Monday, October 31, 2011

The Meal

A friend of ours on FB recently teased all of her friends with a Ham & Bean soup meal she was preparing for her Master. Naturally all of us clamored on to her post and wanted to road trip it on over for dinner. The trek for us would be 15+ hours and while tantalizing ... also slightly impractical.

A light bulb went off....

I started having these wild ideas about a "meeting in the middle."

Consider this:
- Invited couples and other folks that "get it."
- All converging not at someone's house, but some rental condo or somewhere that can house 6-8 people.
- The slaves get together and form the menu.
- No one pre-prepares anything. That's the rule.
- Specialized cooking equipment is permissible to a point.
- Assignments are shared and decided upon.
- Shopping lists are prepared and distributed accordingly
- We all converge for the weekend.

Here's the twist:
- No scene play, those lifestyle trinkets and attire are permissible
- It won't be a high protocol dinner in the traditional sense (no needing to apply any added pressures)
- Just a gathering of like minded folk, breaking bread and enjoying each other's company.

Shared cost for the condo, shared responsibilities of the meal, everyone responsible for themselves for transportation and other travel intangibles. good companionship, good location, a crackling fire, fine company and a common bond of people coming together to celebrate the life we lead.

Saturday, October 08, 2011

Consensual Manipulation

Bending ... yielding ... twisting ... turning ...

Whenever we hear of the word: "manipulation" - it casts such a negative blanket. Manipulation implies a contradiction to free will. It implies a controlling relationship - whether that relationship is watching TV or what we do in the bedroom or the instructions we're given at work. We forget that manipulation is constantly around us from the programs we watch - to the advertisements we're subjected to - to those that we look up to - those who teach us and those we subject our lives to.

Historically - the term manipulation is generally applied to cults and other unsavory groups ... where leaders would employ tactics and tools to ensure their flock remained following. The argument can be made that religion - by and large - is also manipulative. Immediately the hands go up - saying: "people are not forced to go or coerced to stay in church."

True.

But folks enter the lifestyle under the same understanding. They can walk in on their own, they can walk out.

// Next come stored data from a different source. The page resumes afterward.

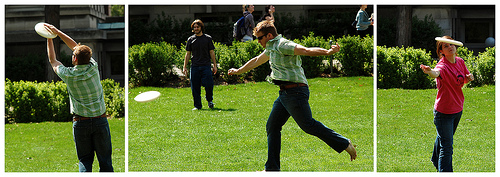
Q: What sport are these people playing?
A: Frisbee.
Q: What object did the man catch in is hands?
A: Frisbee.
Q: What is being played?
A: Frisbee.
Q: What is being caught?
A: Frisbee.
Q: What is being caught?
A: Frisbee.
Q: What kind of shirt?
A: Green.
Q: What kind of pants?
A: Jeans.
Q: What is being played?
A: Frisbee.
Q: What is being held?
A: Frisbee.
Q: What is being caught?
A: Frisbee.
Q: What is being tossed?
A: Frisbee.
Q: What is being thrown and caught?
A: A frisbee.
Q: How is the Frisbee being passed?
A: The Frisbee is being thrown.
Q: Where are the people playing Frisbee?
A: In a park.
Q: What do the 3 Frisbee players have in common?
A: All 3 players are wearing blue jeans.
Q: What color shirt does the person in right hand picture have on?
A: Pink.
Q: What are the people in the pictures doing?
A: Playing frisbee.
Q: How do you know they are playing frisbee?
A: They are holding frisbees.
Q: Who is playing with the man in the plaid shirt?
A: Man in grey shirt.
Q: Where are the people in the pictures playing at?
A: On the grass.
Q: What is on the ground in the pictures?
A: Grass.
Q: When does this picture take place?
A: Daytime.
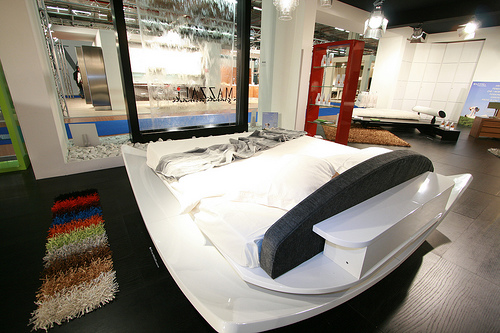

In it's most common form the lifestyle is predicated with a sense of consensual manipulation. submissives and slaves conform to the will of their dominants, Masters and Mistresses. Sometimes it's just a matter of a rule: "go over there, do this." Other times it can be more overt: "beg for it, you know you want it, now..."

It seems basic enough... and yet sometimes it still snags us up a bit.

Why?

Because eventually it comes down to the doormat issue. That topic alone deserves its own posting - but people don't like the connotation of what it means to be manipulated to the point where the capability of making decisions has been surrendered to someone else. It makes that person seem weak - when they aren't. It gives the perception of abuse - when it isn't.

Consensual manipulation comes down to degrees. Just like anything else in the lifestyle - how far you tend to want to take the path down the Rabbit Hole is completely and totally up to each of us. If it's not your brand of punch - move along. But take a moment to become self-aware of the manipulation that constantly swirls around us. Be mindful of the roots of manipulation as it pertains to the lifestyle.

It maybe unsavory to contemplate that we're manipulative in our dynamics ... but we can't ignore how it enhances it.